Kamerlid Jan Hoekema van D66 stelde in februari vragen over de negatieve veiligheidsgaranties aan minister van Aartsen. Deze antwoordde eind maart dat het niet nodig was dit aan de orde te stellen in het Atlantische bondgenootschap, omdat “er geen sprake is van een veranderd beleid.” Met andere woorden: het is voor de minister kennelijk geen probleem dat de Amerikanen een cruciale verdragsafspraak steeds ondermijnd hebben.
Er staat nog meer in het NPR dat van direct belang is voor de NAVO bondgenoten: “(..) een plan wordt uitgevoerd om een NAVO evaluatie uit te voeren van Amerikaanse en geallieerde ‘dual-capable‘ vliegtuigen in Europa en om in de zomer van 2002 aanbevelingen aan de ministers te presenteren.” Vlak daarvoor staat dat het misschien noodzakelijk is om de status van de kernwapentaken aan te passen met het oog op de “veranderende nieuwe dreigomgeving.” Het gaat hier om de vliegtuigen van de bondgenoten, die een kernwapentaak hebben, waaronder de Nederlandse F-16’s op Volkel.

☆ ☆ ☆ ☆ ☆ ☆ ☆

Zet de tekst over het Amerikaanse kernwapenbeleid en de NAVO voort vanaf de plek waar hij eindigt. De gegevens spelen hierbij geen enkele rol.

☆ ☆ ☆ ☆ ☆ ☆ ☆

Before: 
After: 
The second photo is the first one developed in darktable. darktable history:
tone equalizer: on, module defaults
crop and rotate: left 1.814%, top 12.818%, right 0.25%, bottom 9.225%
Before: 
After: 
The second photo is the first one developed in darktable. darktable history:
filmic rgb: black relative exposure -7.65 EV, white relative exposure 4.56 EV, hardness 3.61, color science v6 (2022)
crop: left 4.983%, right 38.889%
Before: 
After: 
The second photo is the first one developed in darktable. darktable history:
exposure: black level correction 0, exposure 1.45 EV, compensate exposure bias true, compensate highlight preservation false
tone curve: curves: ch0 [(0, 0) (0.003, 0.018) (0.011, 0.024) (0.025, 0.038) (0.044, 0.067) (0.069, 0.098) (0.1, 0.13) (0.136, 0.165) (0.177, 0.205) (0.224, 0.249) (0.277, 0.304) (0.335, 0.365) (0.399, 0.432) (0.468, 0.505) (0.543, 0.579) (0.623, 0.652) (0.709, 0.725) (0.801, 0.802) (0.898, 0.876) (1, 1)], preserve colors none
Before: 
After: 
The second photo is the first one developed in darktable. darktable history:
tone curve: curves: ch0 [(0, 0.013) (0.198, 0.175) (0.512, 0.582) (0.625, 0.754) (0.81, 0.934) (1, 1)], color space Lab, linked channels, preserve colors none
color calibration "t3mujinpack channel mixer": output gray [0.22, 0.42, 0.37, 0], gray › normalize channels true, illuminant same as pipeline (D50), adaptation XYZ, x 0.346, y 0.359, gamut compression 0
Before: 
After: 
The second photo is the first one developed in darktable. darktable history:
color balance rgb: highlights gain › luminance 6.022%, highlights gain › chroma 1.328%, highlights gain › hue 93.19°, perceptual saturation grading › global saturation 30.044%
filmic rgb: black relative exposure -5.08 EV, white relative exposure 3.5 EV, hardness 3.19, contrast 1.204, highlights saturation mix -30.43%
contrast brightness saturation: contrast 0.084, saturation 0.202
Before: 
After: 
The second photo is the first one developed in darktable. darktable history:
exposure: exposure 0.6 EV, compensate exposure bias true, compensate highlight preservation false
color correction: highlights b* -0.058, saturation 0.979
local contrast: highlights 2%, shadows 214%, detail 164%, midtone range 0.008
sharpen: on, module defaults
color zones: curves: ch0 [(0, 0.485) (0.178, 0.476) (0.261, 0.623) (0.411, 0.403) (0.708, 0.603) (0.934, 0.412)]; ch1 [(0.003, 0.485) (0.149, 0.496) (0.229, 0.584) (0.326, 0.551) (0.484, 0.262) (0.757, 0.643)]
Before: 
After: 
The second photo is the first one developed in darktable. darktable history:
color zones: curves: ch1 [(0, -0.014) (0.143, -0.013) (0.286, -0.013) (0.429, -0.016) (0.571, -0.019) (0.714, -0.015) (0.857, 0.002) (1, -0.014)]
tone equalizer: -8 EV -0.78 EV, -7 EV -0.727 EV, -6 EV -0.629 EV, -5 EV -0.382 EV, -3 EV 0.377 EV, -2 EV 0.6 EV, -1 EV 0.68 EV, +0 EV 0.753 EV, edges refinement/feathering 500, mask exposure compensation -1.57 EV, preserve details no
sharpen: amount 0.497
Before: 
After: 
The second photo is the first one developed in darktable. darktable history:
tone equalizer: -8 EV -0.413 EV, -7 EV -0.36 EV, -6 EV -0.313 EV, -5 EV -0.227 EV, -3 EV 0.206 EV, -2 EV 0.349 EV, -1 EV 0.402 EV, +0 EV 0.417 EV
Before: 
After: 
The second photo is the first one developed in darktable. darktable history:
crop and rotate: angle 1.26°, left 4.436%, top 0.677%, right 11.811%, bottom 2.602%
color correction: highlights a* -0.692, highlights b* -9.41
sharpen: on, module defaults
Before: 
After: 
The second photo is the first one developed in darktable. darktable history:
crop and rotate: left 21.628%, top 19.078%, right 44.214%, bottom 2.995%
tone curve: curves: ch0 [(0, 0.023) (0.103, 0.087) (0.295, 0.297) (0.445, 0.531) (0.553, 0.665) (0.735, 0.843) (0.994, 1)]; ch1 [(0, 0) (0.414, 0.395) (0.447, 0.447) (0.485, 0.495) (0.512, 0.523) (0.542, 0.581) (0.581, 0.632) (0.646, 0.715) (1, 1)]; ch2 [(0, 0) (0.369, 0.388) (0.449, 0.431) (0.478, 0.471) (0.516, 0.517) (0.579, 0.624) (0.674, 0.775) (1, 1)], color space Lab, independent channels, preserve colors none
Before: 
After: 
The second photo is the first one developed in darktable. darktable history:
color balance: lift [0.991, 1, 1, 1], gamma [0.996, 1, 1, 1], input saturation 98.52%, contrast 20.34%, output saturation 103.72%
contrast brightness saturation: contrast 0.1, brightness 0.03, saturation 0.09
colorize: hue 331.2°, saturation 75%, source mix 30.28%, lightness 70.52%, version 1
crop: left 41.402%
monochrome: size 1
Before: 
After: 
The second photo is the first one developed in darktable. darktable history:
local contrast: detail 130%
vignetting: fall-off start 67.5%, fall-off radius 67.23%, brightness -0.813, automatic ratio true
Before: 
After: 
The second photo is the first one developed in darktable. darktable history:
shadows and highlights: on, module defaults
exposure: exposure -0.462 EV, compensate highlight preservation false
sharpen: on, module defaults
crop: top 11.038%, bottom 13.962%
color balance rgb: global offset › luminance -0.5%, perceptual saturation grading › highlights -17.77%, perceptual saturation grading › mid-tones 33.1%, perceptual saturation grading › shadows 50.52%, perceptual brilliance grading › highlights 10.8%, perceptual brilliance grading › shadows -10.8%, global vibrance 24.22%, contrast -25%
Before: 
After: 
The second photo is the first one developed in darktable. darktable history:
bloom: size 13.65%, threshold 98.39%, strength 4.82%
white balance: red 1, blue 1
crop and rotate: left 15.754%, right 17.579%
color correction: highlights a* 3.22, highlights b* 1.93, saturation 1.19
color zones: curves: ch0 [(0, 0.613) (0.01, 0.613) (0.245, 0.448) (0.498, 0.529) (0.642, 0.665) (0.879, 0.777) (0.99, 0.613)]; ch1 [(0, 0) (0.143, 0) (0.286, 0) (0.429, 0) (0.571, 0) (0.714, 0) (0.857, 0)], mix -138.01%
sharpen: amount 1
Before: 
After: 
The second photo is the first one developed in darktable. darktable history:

☆ ☆ ☆ ☆ ☆ ☆ ☆

** Resultaat oefening **
Het nucleaire beleid van de NAVO zal dus herzien worden, waarschijnlijk in de richting van de Amerikaanse plannen. Het zal immers voor de Amerikaanse regering zeer wenselijk zijn de bondgenoten mee te sleuren in het overschrijden van de lijn tussen de inzet van conventionele wapens en massavernietigingswapens. De New York Times stelde een paar weken geleden dat de VS bij uitvoering van deze plannen zelf als een boevenstaat kan worden omschreven. Het ziet er naar uit dat deze categorisatie ook kan worden toegepast op de NAVO-bondgenoten die in tijd van crisis kernwapens inzetten, waaronder Nederland.